◆ Material for the task
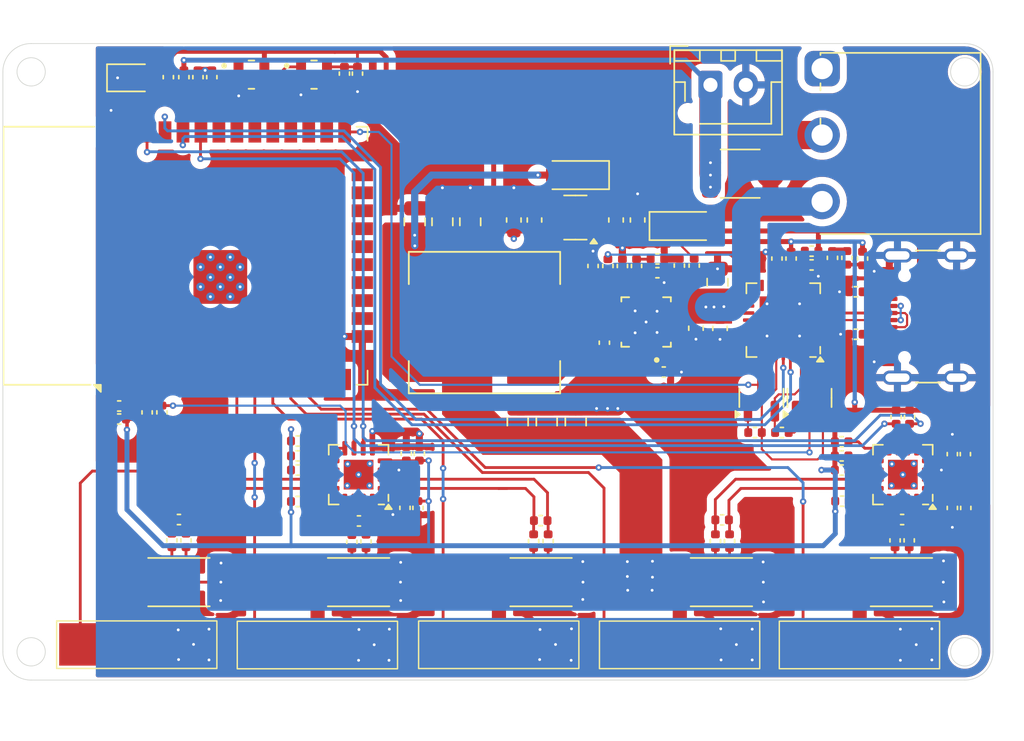
<source format=kicad_pcb>
(kicad_pcb
	(version 20240108)
	(generator "pcbnew")
	(generator_version "8.0")
	(general
		(thickness 1.6)
		(legacy_teardrops no)
	)
	(paper "A4")
	(layers
		(0 "F.Cu" signal)
		(1 "In1.Cu" power)
		(2 "In2.Cu" power)
		(31 "B.Cu" signal)
		(32 "B.Adhes" user "B.Adhesive")
		(33 "F.Adhes" user "F.Adhesive")
		(34 "B.Paste" user)
		(35 "F.Paste" user)
		(36 "B.SilkS" user "B.Silkscreen")
		(37 "F.SilkS" user "F.Silkscreen")
		(38 "B.Mask" user)
		(39 "F.Mask" user)
		(40 "Dwgs.User" user "User.Drawings")
		(41 "Cmts.User" user "User.Comments")
		(42 "Eco1.User" user "User.Eco1")
		(43 "Eco2.User" user "User.Eco2")
		(44 "Edge.Cuts" user)
		(45 "Margin" user)
		(46 "B.CrtYd" user "B.Courtyard")
		(47 "F.CrtYd" user "F.Courtyard")
		(48 "B.Fab" user)
		(49 "F.Fab" user)
	)
	(setup
		(stackup
			(layer "F.SilkS"
				(type "Top Silk Screen")
			)
			(layer "F.Paste"
				(type "Top Solder Paste")
			)
			(layer "F.Mask"
				(type "Top Solder Mask")
				(thickness 0.01)
			)
			(layer "F.Cu"
				(type "copper")
				(thickness 0.035)
			)
			(layer "dielectric 1"
				(type "prepreg")
				(thickness 0.1)
				(material "FR4")
				(epsilon_r 4.5)
				(loss_tangent 0.02)
			)
			(layer "In1.Cu"
				(type "copper")
				(thickness 0.035)
			)
			(layer "dielectric 2"
				(type "core")
				(thickness 1.24)
				(material "FR4")
				(epsilon_r 4.5)
				(loss_tangent 0.02)
			)
			(layer "In2.Cu"
				(type "copper")
				(thickness 0.035)
			)
			(layer "dielectric 3"
				(type "prepreg")
				(thickness 0.1)
				(material "FR4")
				(epsilon_r 4.5)
				(loss_tangent 0.02)
			)
			(layer "B.Cu"
				(type "copper")
				(thickness 0.035)
			)
			(layer "B.Mask"
				(type "Bottom Solder Mask")
				(thickness 0.01)
			)
			(layer "B.Paste"
				(type "Bottom Solder Paste")
			)
			(layer "B.SilkS"
				(type "Bottom Silk Screen")
			)
			(copper_finish "None")
			(dielectric_constraints no)
		)
		(pad_to_mask_clearance 0)
		(allow_soldermask_bridges_in_footprints no)
		(grid_origin 145.75 101.5)
		(pcbplotparams
			(layerselection 0x00010fc_ffffffff)
			(plot_on_all_layers_selection 0x0000000_00000000)
			(disableapertmacros no)
			(usegerberextensions no)
			(usegerberattributes yes)
			(usegerberadvancedattributes yes)
			(creategerberjobfile yes)
			(dashed_line_dash_ratio 12.000000)
			(dashed_line_gap_ratio 3.000000)
			(svgprecision 4)
			(plotframeref no)
			(viasonmask no)
			(mode 1)
			(useauxorigin no)
			(hpglpennumber 1)
			(hpglpenspeed 20)
			(hpglpendiameter 15.000000)
			(pdf_front_fp_property_popups yes)
			(pdf_back_fp_property_popups yes)
			(dxfpolygonmode yes)
			(dxfimperialunits yes)
			(dxfusepcbnewfont yes)
			(psnegative no)
			(psa4output no)
			(plotreference yes)
			(plotvalue yes)
			(plotfptext yes)
			(plotinvisibletext no)
			(sketchpadsonfab no)
			(subtractmaskfromsilk no)
			(outputformat 1)
			(mirror no)
			(drillshape 1)
			(scaleselection 1)
			(outputdirectory "")
		)
	)
	(net 0 "")
	(net 1 "+3.3V")
	(net 2 "GND")
	(net 3 "Net-(D4-K)")
	(net 4 "VCC")
	(net 5 "Net-(C28-Pad1)")
	(net 6 "Net-(U5-COMP)")
	(net 7 "Net-(U5-BOOT)")
	(net 8 "/BOOT")
	(net 9 "+5V")
	(net 10 "Net-(U5-SS{slash}TR)")
	(net 11 "+VBAT")
	(net 12 "/BAT_SENS")
	(net 13 "Net-(U3-IN-1)")
	(net 14 "Net-(U3-IN+1)")
	(net 15 "Net-(U3-IN+2)")
	(net 16 "Net-(U3-IN-2)")
	(net 17 "Net-(U3-IN-3)")
	(net 18 "Net-(U3-IN+3)")
	(net 19 "Net-(U4-IN-1)")
	(net 20 "Net-(U4-IN+1)")
	(net 21 "Net-(U4-IN-2)")
	(net 22 "Net-(U4-IN+2)")
	(net 23 "/Current_MDC1")
	(net 24 "/Current_MDC2")
	(net 25 "/Current_MDC3")
	(net 26 "/Current_MDC4")
	(net 27 "/Current_MDC5")
	(net 28 "unconnected-(U14-IO17-Pad28)")
	(net 29 "Net-(SW1-B)")
	(net 30 "unconnected-(U14-IO18-Pad30)")
	(net 31 "/EN")
	(net 32 "Net-(D1-DO)")
	(net 33 "/LED")
	(net 34 "unconnected-(D2-DO-Pad1)")
	(net 35 "Net-(D3-A)")
	(net 36 "VBUS")
	(net 37 "/DN")
	(net 38 "unconnected-(J1-SBU1-PadA8)")
	(net 39 "/DP")
	(net 40 "unconnected-(J1-SBU2-PadB8)")
	(net 41 "Net-(J1-CC1)")
	(net 42 "Net-(J1-CC2)")
	(net 43 "unconnected-(SW1-A-Pad1)")
	(net 44 "Net-(Q2-B)")
	(net 45 "/RTS")
	(net 46 "/GPIO00")
	(net 47 "Net-(Q3-B)")
	(net 48 "/DTR")
	(net 49 "Net-(U2-VBUS)")
	(net 50 "Net-(U2-~{RST})")
	(net 51 "Net-(U2-VDD)")
	(net 52 "Net-(U2-~{SUSPEND})")
	(net 53 "/TPS_EN")
	(net 54 "/VSENSE")
	(net 55 "Net-(U5-RT{slash}CLK)")
	(net 56 "/SCL")
	(net 57 "/SDA")
	(net 58 "Net-(U3-PV)")
	(net 59 "Net-(U3-CRITICAL)")
	(net 60 "Net-(U3-WARNING)")
	(net 61 "Net-(U3-TC)")
	(net 62 "Net-(U4-PV)")
	(net 63 "Net-(U4-CRITICAL)")
	(net 64 "Net-(U4-WARNING)")
	(net 65 "Net-(U4-TC)")
	(net 66 "/MDC_2")
	(net 67 "unconnected-(U2-~{DCD}-Pad1)")
	(net 68 "unconnected-(U2-GPIO.6-Pad20)")
	(net 69 "unconnected-(U2-CHR1-Pad14)")
	(net 70 "unconnected-(U2-NC-Pad10)")
	(net 71 "unconnected-(U2-~{RI}{slash}CLK-Pad2)")
	(net 72 "unconnected-(U2-CHREN-Pad13)")
	(net 73 "unconnected-(U2-SUSPEND-Pad12)")
	(net 74 "unconnected-(U2-RS485{slash}GPIO.2-Pad17)")
	(net 75 "unconnected-(U2-GPIO.4-Pad22)")
	(net 76 "unconnected-(U2-~{CTS}-Pad23)")
	(net 77 "/UART0_TX")
	(net 78 "unconnected-(U2-~{WAKEUP}{slash}GPIO.3-Pad16)")
	(net 79 "unconnected-(U2-~{TXT}{slash}GPIO.0-Pad19)")
	(net 80 "unconnected-(U2-GPIO.5-Pad21)")
	(net 81 "unconnected-(U2-~{DSR}-Pad27)")
	(net 82 "/UART0_RX")
	(net 83 "unconnected-(U2-~{RXT}{slash}GPIO.1-Pad18)")
	(net 84 "unconnected-(U2-CHR0-Pad15)")
	(net 85 "unconnected-(U3-EP-Pad17)")
	(net 86 "unconnected-(U4-IN-3-Pad1)")
	(net 87 "unconnected-(U4-IN+3-Pad2)")
	(net 88 "unconnected-(U4-EP-Pad17)")
	(net 89 "unconnected-(U5-PWRGD-Pad14)")
	(net 90 "unconnected-(U6-NC-Pad4)")
	(net 91 "/MDC_3")
	(net 92 "/MDC_4")
	(net 93 "/MDC_5")
	(net 94 "/MDC_1")
	(net 95 "unconnected-(U14-IO16-Pad27)")
	(net 96 "unconnected-(U14-NC-Pad32)")
	(net 97 "unconnected-(U14-IO13-Pad16)")
	(net 98 "unconnected-(U14-IO15-Pad23)")
	(net 99 "unconnected-(U14-IO14-Pad13)")
	(net 100 "unconnected-(U14-IO5-Pad29)")
	(net 101 "unconnected-(U14-IO34-Pad6)")
	(net 102 "unconnected-(U14-IO12-Pad14)")
	(net 103 "unconnected-(U14-SCS{slash}CMD-Pad19)")
	(net 104 "unconnected-(U14-SCK{slash}CLK-Pad20)")
	(net 105 "unconnected-(U14-SENSOR_VP-Pad4)")
	(net 106 "unconnected-(U14-SENSOR_VN-Pad5)")
	(net 107 "unconnected-(U14-IO23-Pad37)")
	(net 108 "unconnected-(U14-SWP{slash}SD3-Pad18)")
	(net 109 "unconnected-(U14-IO35-Pad7)")
	(net 110 "unconnected-(U14-SDO{slash}SD0-Pad21)")
	(net 111 "unconnected-(U14-SDI{slash}SD1-Pad22)")
	(net 112 "unconnected-(U14-SHD{slash}SD2-Pad17)")
	(net 113 "unconnected-(U14-IO2-Pad24)")
	(footprint "Capacitor_SMD:C_0402_1005Metric" (layer "F.Cu") (at 209.125 84.275))
	(footprint "Capacitor_SMD:C_0402_1005Metric" (layer "F.Cu") (at 182.575 85.775 90))
	(footprint "Capacitor_SMD:C_0402_1005Metric" (layer "F.Cu") (at 214.35 74.325))
	(footprint "Resistor_SMD:R_2512_6332Metric" (layer "F.Cu") (at 179.2 94.85))
	(footprint "Pad:Pad 3" (layer "F.Cu") (at 163.6425 99.501874))
	(footprint "Capacitor_SMD:C_0603_1608Metric" (layer "F.Cu") (at 190.175 69.25 90))
	(footprint "Pad:Pad 3" (layer "F.Cu") (at 176.4125 99.525346))
	(footprint "Capacitor_SMD:C_0402_1005Metric" (layer "F.Cu") (at 162.275 82.4 180))
	(footprint "Resistor_SMD:R_2512_6332Metric" (layer "F.Cu") (at 192.1 94.85))
	(footprint "Fuse:Fuse_1812_4532Metric" (layer "F.Cu") (at 206.175 65.975))
	(footprint "Capacitor_SMD:C_0402_1005Metric" (layer "F.Cu") (at 166.5 90.425 180))
	(footprint "Capacitor_SMD:C_0402_1005Metric" (layer "F.Cu") (at 183.4 89.6 -90))
	(footprint "Resistor_SMD:R_2512_6332Metric" (layer "F.Cu") (at 204.85 94.85))
	(footprint "Capacitor_SMD:C_0402_1005Metric" (layer "F.Cu") (at 213.35 84.925))
	(footprint "Capacitor_SMD:C_0402_1005Metric" (layer "F.Cu") (at 191.575 91.95 90))
	(footprint "Capacitor_SMD:C_0402_1005Metric" (layer "F.Cu") (at 213.35 85.925))
	(footprint "TPS54620RGYR:QFN50P350X350X100-15N" (layer "F.Cu") (at 199.525 76.46 90))
	(footprint "Connector_JST:JST_XH_B2B-XH-AM_1x02_P2.50mm_Vertical" (layer "F.Cu") (at 204.075 59.7))
	(footprint "Capacitor_SMD:C_0603_1608Metric" (layer "F.Cu") (at 198.925 69.25 90))
	(footprint "Capacitor_SMD:C_0402_1005Metric" (layer "F.Cu") (at 198.85 72.5 -90))
	(footprint "SPM10040T-3R3M-HZ:IND_SPM10040T-3R3M-HZ" (layer "F.Cu") (at 188.1 76.5 180))
	(footprint "Capacitor_SMD:C_0805_2012Metric" (layer "F.Cu") (at 194.55 83.525 -90))
	(footprint "Capacitor_SMD:C_0402_1005Metric" (layer "F.Cu") (at 192.6 91.95 90))
	(footprint "Capacitor_SMD:C_0603_1608Metric" (layer "F.Cu") (at 204.75 76.9125 -90))
	(footprint "Capacitor_SMD:C_0805_2012Metric" (layer "F.Cu") (at 192.5 83.525 -90))
	(footprint "Capacitor_SMD:C_0402_1005Metric" (layer "F.Cu") (at 167.845 59.15 90))
	(footprint "Capacitor_SMD:C_0402_1005Metric" (layer "F.Cu") (at 192.075 90.5 180))
	(footprint "Capacitor_SMD:C_0402_1005Metric" (layer "F.Cu") (at 217.2 83.175 -90))
	(footprint "Capacitor_SMD:C_0402_1005Metric" (layer "F.Cu") (at 202.925 72.475 90))
	(footprint "Diode_SMD:D_SOD-123" (layer "F.Cu") (at 194.55 66.075 180))
	(footprint "Capacitor_SMD:C_0805_2012Metric" (layer "F.Cu") (at 204.575 73.65 -90))
	(footprint "Capacitor_SMD:C_0402_1005Metric" (layer "F.Cu") (at 200.325 72))
	(footprint "Capacitor_SMD:C_0402_1005Metric" (layer "F.Cu") (at 212.7 71.925 90))
	(footprint "Capacitor_SMD:C_0805_2012Metric" (layer "F.Cu") (at 183.165 69.375 -90))
	(footprint "Capacitor_SMD:C_0402_1005Metric" (layer "F.Cu") (at 207.225 84.275 180))
	(footprint "Capacitor_SMD:C_0402_1005Metric" (layer "F.Cu") (at 179.12 58.9 -90))
	(footprint "Package_TO_SOT_SMD:SOT-23" (layer "F.Cu") (at 211.075 81.825257 90))
	(footprint "LED_SMD:LED_0805_2012Metric" (layer "F.Cu") (at 163.1 59.2))
	(footprint "Capacitor_SMD:C_0402_1005Metric" (layer "F.Cu") (at 179.725 91.975 90))
	(footprint "Pad:Pad 3"
		(layer "F.Cu")
		(uuid "6e684255-923f-40fb-a841-e54215aa6ce7")
		(at 214.7325 99.519478)
		(property "Reference" "U10"
			(at 0.02 2.74 0)
			(unlocked yes)
			(layer "F.SilkS")
			(hide yes)
			(uuid "9e5408a1-4d6c-4942-b877-fffd1535c89c")
			(effects
				(font
					(size 1 1)
					(thickness 0.1)
				)
			)
		)
		(property "Value" "Pad 3"
			(at 0.02 4.24 0)
			(unlocked yes)
			(layer "F.Fab")
			(uuid "8e8df741-54fc-4080-849d-35efc2f5915f")
			(effects
				(font
					(size 1 1)
					(thickness 0.15)
				)
			)
		)
		(property "Footprint" "Pad:Pad 3"
			(at 0.02 3.24 0)
			(unlocked yes)
			(layer "F.Fab")
			(hide yes)
			(uuid "14c81a25-62a2-4aff-8b47-f5e29ef811bc")
			(effects
				(font
					(size 1 1)
					(thickness 0.15)
				)
			)
		)
		(property "Datasheet" ""
			(at 0.02 3.24 0)
			(unlocked yes)
			(layer "F.Fab")
			(hide yes)
			(uuid "cc21dda2-1a23-49dd-9617-528f369ba76a")
			(effects
				(font
					(size 1 1)
					(thickness 0.15)
				)
			)
		)
		(property "Description" ""
			(at 0.02 3.24 0)
			(unlocked yes)
			(layer "F.Fab")
			(hide yes)
			(uuid "fbcf493e-2bfd-42fd-98f8-13630c83ef0c")
			(effects
				(font
					(size 1 1)
					(thickness 0.15)
				)
			)
		)
		(path "/31129983-aba1-4409-82a2-ccb668911a30")
		(sheetname "Root")
		(sheetfile "Hand_main.kicad_sch")
		(attr smd)
		(fp_rect
			(start -5.79 -1.91)
			(end 5.54 1.45)
			(stroke
				(width 0.1)
				(type default)
			)
			(fill none)
			(layer "F.SilkS")
			(uuid "8880a643-8fc0-4faf-a4a8-7b1683227bd7")
		)
		(fp_rect
			(start -5.94 -2.05)
			(end 5.71 1.61)
			(stroke
				(width 0.1)
				(type default)
			)
			(fill none)
			(layer "F.CrtYd")
			(uuid "27db3f14-3b68-4700-9eac-391778e3c0b1")
		)
		(fp_text user "${REFERENCE}"
			(at 0.02 5.74 0)
			(unlocked yes)
			(layer "F.Fab")
			(uuid "100cf54a-f828-47fc-b768-77b5762d3259")
			(effects
				(font
					(size 1 1)
					(thickness 0.15)
				)
			)
		)
		(pad "1" smd rect
			(at -4.11 -0.25)
			(size 3 3)
			(layers "F.Cu" "F.Paste" "F.Mask")
			(net 93 "/MDC_5")
			(pinfunction "1")
			(pintype "bidirectional
... [908328 chars truncated]
</source>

◆ Exercise
Scan the lines above for the word "SUSPEND" and copy every one where it occurs.

◆ Output of the exercise
	(net 52 "Net-(U2-~{SUSPEND})")
	(net 73 "unconnected-(U2-SUSPEND-Pad12)")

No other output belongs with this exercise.